## Directions for this task
Rewrite the rows from the first line through the line containing "Überschwemmungen", replacing "Feuerwehr" with "Polizei" and leaving everything else unchanged.
─── Supplied entries ───
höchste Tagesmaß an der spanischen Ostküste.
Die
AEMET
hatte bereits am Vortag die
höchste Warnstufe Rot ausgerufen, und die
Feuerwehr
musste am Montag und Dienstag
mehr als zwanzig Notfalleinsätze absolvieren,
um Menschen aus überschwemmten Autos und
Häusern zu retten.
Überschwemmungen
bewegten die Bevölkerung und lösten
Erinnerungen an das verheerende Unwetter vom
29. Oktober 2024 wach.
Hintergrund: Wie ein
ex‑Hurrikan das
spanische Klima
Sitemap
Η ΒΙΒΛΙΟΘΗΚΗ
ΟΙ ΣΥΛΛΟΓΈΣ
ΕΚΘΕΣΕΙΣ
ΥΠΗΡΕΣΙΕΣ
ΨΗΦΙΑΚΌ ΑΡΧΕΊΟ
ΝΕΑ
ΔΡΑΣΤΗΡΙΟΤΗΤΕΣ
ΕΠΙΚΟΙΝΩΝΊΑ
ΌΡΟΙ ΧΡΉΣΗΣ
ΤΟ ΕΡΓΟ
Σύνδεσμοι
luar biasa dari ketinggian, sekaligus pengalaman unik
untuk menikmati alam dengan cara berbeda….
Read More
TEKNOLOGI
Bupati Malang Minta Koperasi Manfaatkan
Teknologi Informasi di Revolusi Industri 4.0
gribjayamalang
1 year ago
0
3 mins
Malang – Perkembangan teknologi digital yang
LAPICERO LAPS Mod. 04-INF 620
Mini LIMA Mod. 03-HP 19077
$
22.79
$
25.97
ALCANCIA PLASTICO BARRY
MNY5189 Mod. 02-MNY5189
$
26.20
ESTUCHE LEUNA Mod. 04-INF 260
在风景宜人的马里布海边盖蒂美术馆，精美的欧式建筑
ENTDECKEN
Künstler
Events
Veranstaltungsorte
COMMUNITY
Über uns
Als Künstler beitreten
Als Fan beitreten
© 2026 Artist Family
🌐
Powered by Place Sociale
───
## Solution for this exercise
höchste Tagesmaß an der spanischen Ostküste.
Die
AEMET
hatte bereits am Vortag die
höchste Warnstufe Rot ausgerufen, und die
Polizei
musste am Montag und Dienstag
mehr als zwanzig Notfalleinsätze absolvieren,
um Menschen aus überschwemmten Autos und
Häusern zu retten.
Überschwemmungen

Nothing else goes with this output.